Micronouvelle #4 — Vœu à l’étoile filante

On dit que, si l’on fait un vœu après avoir observé une étoile filante, il se réalisera pourvu qu’on le taise à jamais.

À présent que me voici sur mon lit de mort, et puisque le vœu que je soufflai à l’immensité en cette nuit estivale de 1939 a été exaucé, je me sens en droit d’en révéler la teneur, ce pour quoi je vous dicte ce témoignage, avec l’espoir sincère qu’il vous inspire. Croyez en vos rêves : une bonne étoile veillera toujours sur vous.

En ce temps-là, je m’étais amouraché d’une fille qui répondait au nom de Léontine Dangloy. Elle était belle et je lui prêtais toutes sortes de qualités. Nombreux étaient les jeunes hommes qui, comme moi, lui tournaient autour ; nous savions qu’un seul de nous l’emporterait.
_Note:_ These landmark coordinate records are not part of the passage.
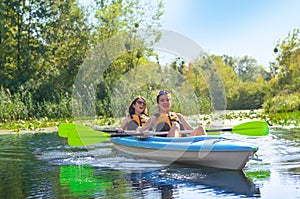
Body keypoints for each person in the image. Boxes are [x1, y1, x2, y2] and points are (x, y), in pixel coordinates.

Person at [136, 90, 206, 137]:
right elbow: (139, 130)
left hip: (182, 143)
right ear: (158, 104)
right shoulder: (155, 118)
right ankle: (176, 149)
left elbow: (191, 130)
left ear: (170, 102)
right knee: (175, 125)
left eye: (167, 100)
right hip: (167, 144)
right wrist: (143, 133)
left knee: (200, 128)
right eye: (162, 100)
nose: (165, 102)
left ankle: (208, 149)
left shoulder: (178, 116)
Quand l’étoile fila devant moi sans crier gare, je songeai très fort au désir le plus merveilleux qui consumait mon âme : Seigneur, permets-moi d’au moins une fois la posséder.

La guerre m’arracha comme les autres à mon village, à ma patrie, et elle nous dispersa sur la terre. Quand l’horreur prit fin, Léontine ne vivait plus à Saint-Roch, et je dus bien me résoudre à l’inévitable, à vivre ma vie, à ouvrir mon épicerie, à épouser votre mère, à vous élever.

Plus jamais je n’eus de nouvelles de Léontine, jusqu’à l’an dernier. Quand je fus placé dans cette maison de repos, je découvris non sans surprise qu’elle logeait dans la chambre d’à côté. Elle n’était plus la jeune fille belle et fraîche d’antan, mais le destin ne m’avait pas oublié.